EXERCISE REQUIREMENTS
From the first line to the last, copy the listing exactly and omit the pictures.

INFORMATION SUPPLIED
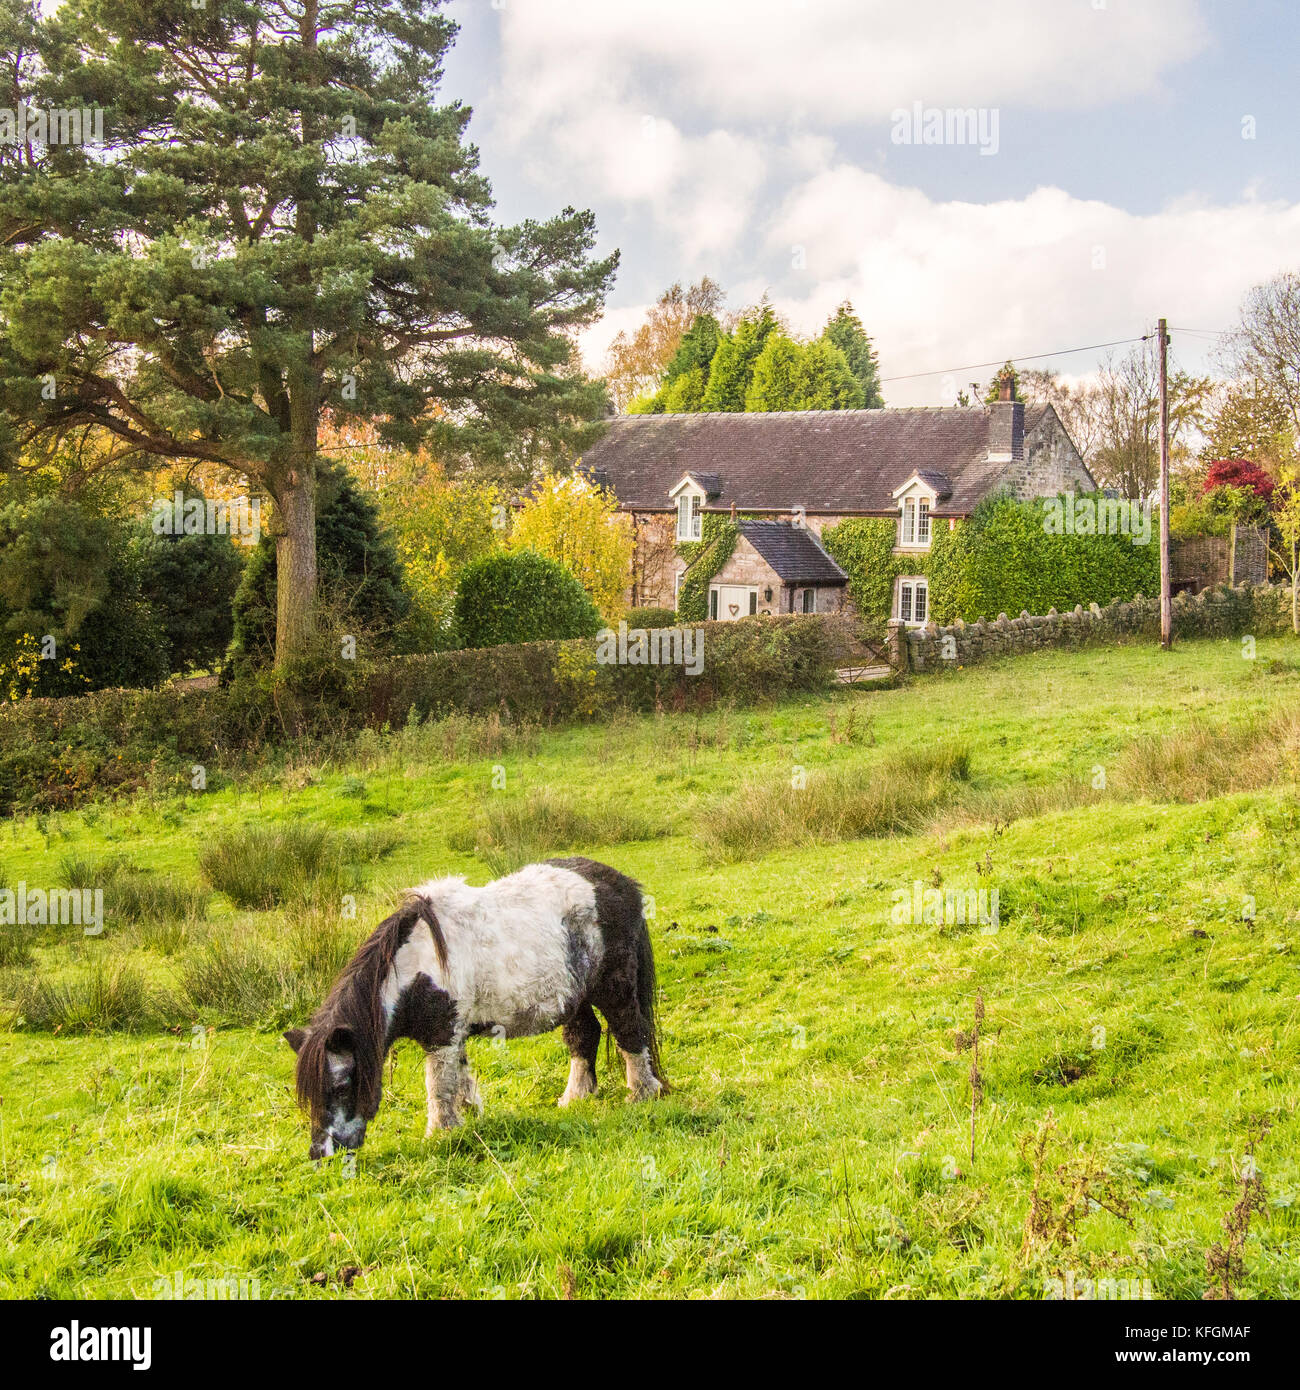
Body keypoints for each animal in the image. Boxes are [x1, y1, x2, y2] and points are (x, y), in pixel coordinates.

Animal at [284, 856, 667, 1159]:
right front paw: (469, 1117)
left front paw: (440, 1133)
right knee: (584, 1036)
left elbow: (438, 1086)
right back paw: (574, 1098)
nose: (321, 1154)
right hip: (576, 996)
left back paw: (641, 1094)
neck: (415, 965)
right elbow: (459, 1077)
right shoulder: (454, 1033)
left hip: (614, 987)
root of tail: (624, 886)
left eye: (341, 1086)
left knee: (630, 1032)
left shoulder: (441, 1035)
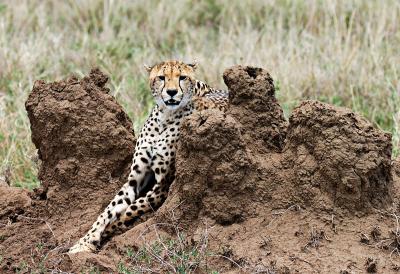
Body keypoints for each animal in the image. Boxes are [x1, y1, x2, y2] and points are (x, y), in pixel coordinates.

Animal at [69, 60, 228, 253]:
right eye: (162, 77)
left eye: (182, 77)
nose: (172, 92)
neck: (165, 117)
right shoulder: (134, 179)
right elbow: (108, 210)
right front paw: (84, 242)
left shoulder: (162, 186)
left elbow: (128, 211)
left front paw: (106, 235)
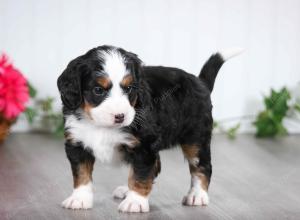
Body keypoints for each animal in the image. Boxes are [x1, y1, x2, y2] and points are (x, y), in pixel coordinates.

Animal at [57, 45, 243, 213]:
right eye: (98, 90)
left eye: (129, 88)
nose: (120, 116)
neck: (101, 125)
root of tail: (200, 82)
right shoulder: (77, 143)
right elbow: (81, 174)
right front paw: (79, 199)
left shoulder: (144, 146)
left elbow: (140, 174)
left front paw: (135, 202)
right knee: (155, 166)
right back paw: (126, 190)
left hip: (195, 139)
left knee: (202, 167)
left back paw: (197, 195)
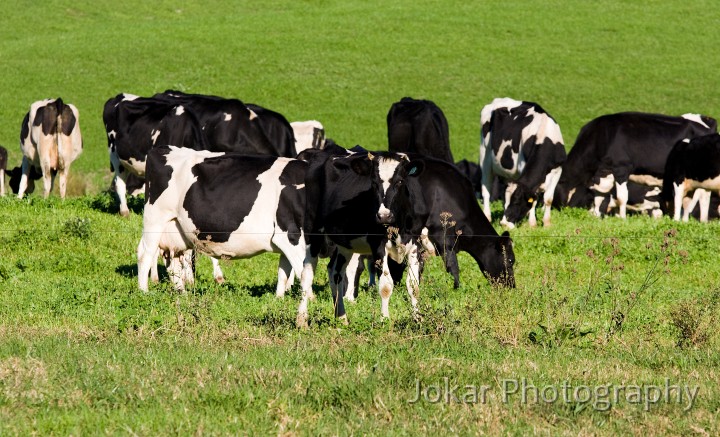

RESULT FOR THIS TASK
Body keypoints for each animal in the image. Boxes are [x1, y1, x2, y2] and points are (x, y), in pixel coordinates.

Animal at [284, 856, 667, 1159]:
right front paw: (469, 1117)
left front paw: (440, 1133)
right knee: (584, 1036)
left elbow: (438, 1086)
right back paw: (574, 1098)
nose: (321, 1154)
right hip: (576, 996)
left back paw: (641, 1094)
neck: (415, 965)
right elbow: (459, 1077)
right shoulder: (454, 1033)
left hip: (614, 987)
root of tail: (624, 886)
left eye: (341, 1086)
left knee: (630, 1032)
left shoulder: (441, 1035)
Body keypoints for each animal in the image. Boxes are [x1, y1, x2, y2] and points are (x, y), in pixel coordinates.

Animal at [69, 60, 228, 253]:
right eye: (162, 77)
left eye: (182, 77)
nose: (172, 92)
neck: (165, 117)
right shoulder: (134, 179)
right elbow: (108, 210)
right front paw: (84, 242)
left shoulder: (162, 186)
left elbow: (128, 211)
left front paw: (106, 235)
Body keypoints for each animal in the image. Boxes are [x1, y1, x2, y2] and points are (x, y), in pixel coordinates.

Animal at [57, 45, 243, 213]:
right eye: (98, 90)
left eye: (129, 88)
nose: (120, 116)
neck: (101, 125)
root of tail: (200, 82)
right shoulder: (77, 143)
right elbow: (81, 174)
right front paw: (79, 199)
left shoulder: (144, 146)
left elbow: (140, 174)
left front paw: (135, 202)
right knee: (155, 166)
right back paw: (126, 190)
left hip: (195, 139)
left knee: (202, 167)
left back paw: (197, 195)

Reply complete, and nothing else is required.